Implementation Considerations & Limitations:
- The model uses base-sized pre-trained encoders (ViT, AST) due to memory constraints; larger encoders could improve performance.
- Image and audio generation quality, while competitive for a generalist model, does not fully match specialist diffusion models, and audio generation is limited to ~4 seconds per segment.
- Performance on less common modalities/tasks (depth, video, 3D detection) is less reliable, likely due to limited task variety in the training data for these areas.
- Training required careful hyperparameter tuning and techniques to handle instability and efficiency.
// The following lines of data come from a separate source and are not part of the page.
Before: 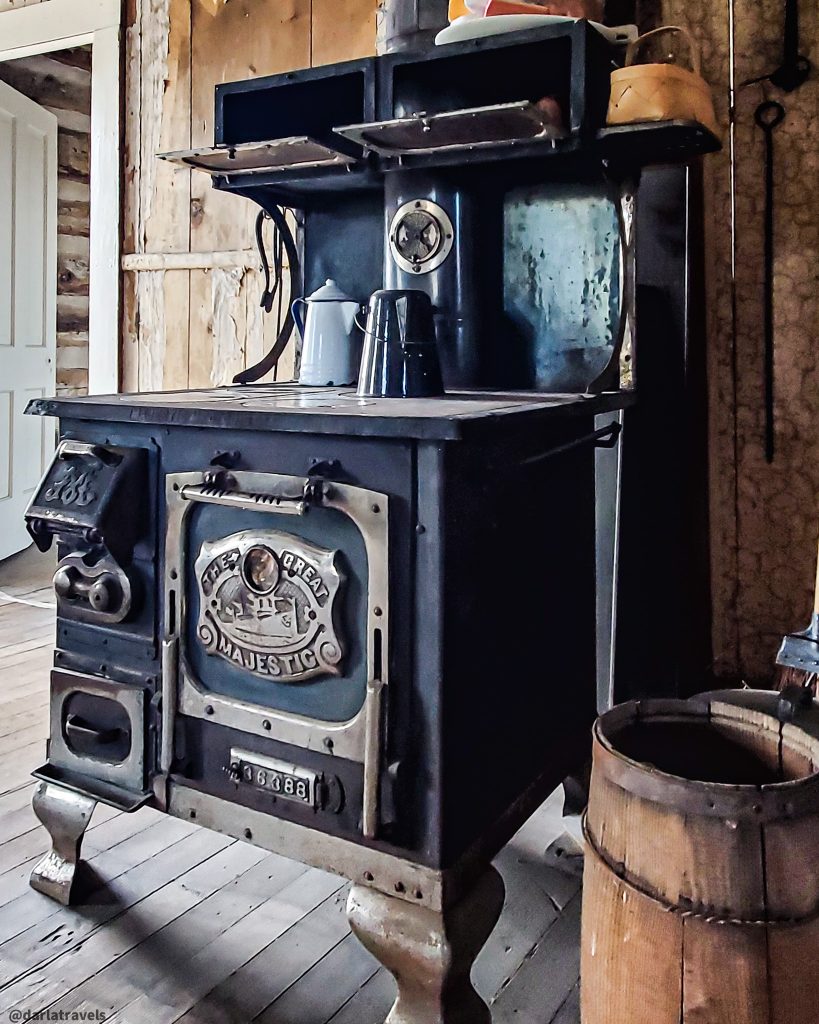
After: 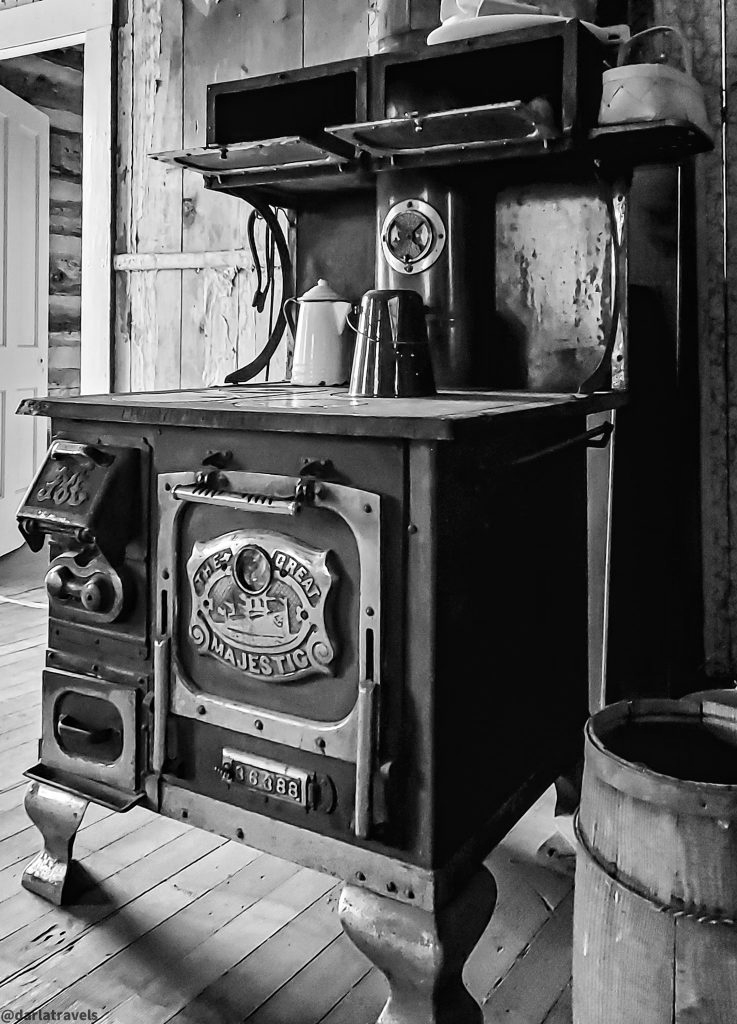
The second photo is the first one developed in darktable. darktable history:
monochrome: on, module defaults
crop and rotate: left 1.088%, right 8.807%
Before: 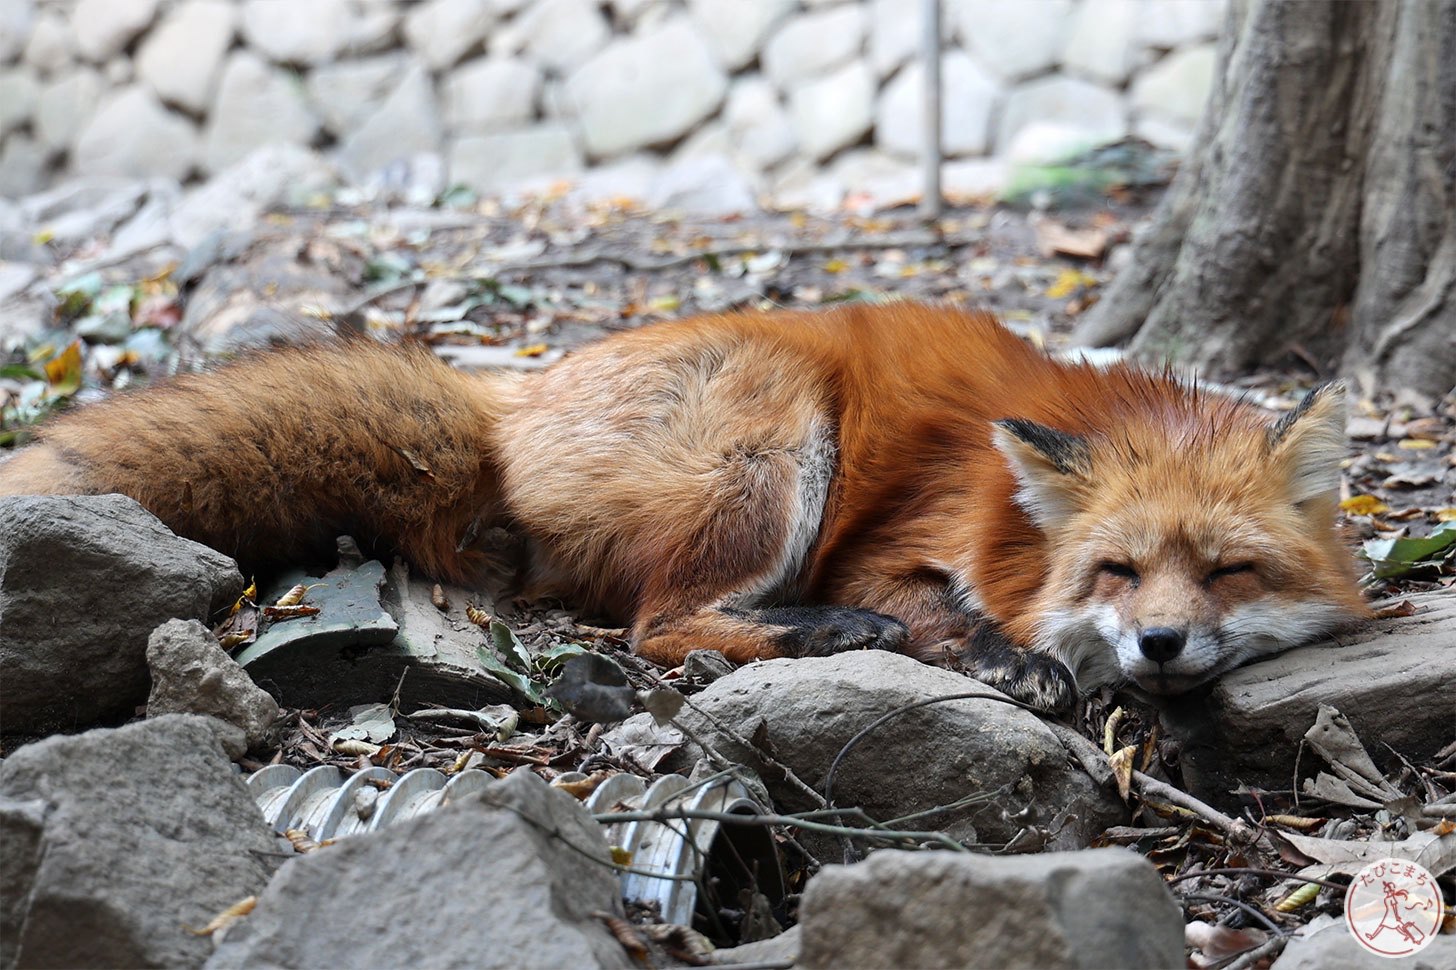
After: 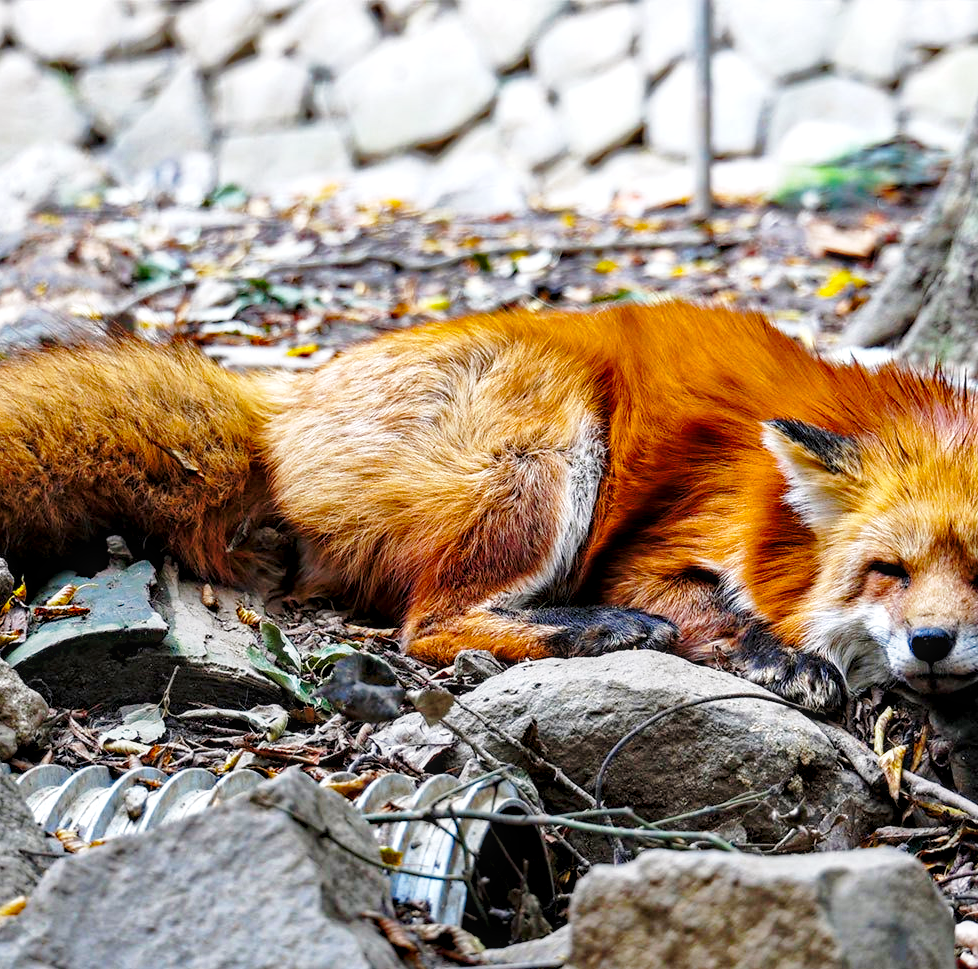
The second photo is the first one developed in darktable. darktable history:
haze removal: compatibility mode true, adaptive false
local contrast: on, module defaults
contrast equalizer: y [[0.535, 0.543, 0.548, 0.548, 0.542, 0.532], [0.5 ×6], [0.5 ×6], [0 ×6], [0 ×6]]
color balance rgb: highlights gain › chroma 0.183%, highlights gain › hue 331.07°, linear chroma grading › global chroma 15.628%, perceptual saturation grading › global saturation 31.027%
crop and rotate: left 15.842%, right 16.926%
base curve: curves: ch0 [(0, 0) (0.028, 0.03) (0.121, 0.232) (0.46, 0.748) (0.859, 0.968) (1, 1)], preserve colors none
shadows and highlights: on, module defaults
exposure: compensate highlight preservation false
In conclusion, Unified-IO 2 demonstrates the feasibility and effectiveness of training a single autoregressive model from scratch to handle a wide range of multimodal tasks spanning vision, language, audio, and action. The proposed architectural changes, training objective, and data curation strategy are crucial for enabling this breadth of capabilities and scaling autoregressive multimodal models. Future work includes exploring decoder-only architectures, scaling model size further, improving data quality, and refining the overall design.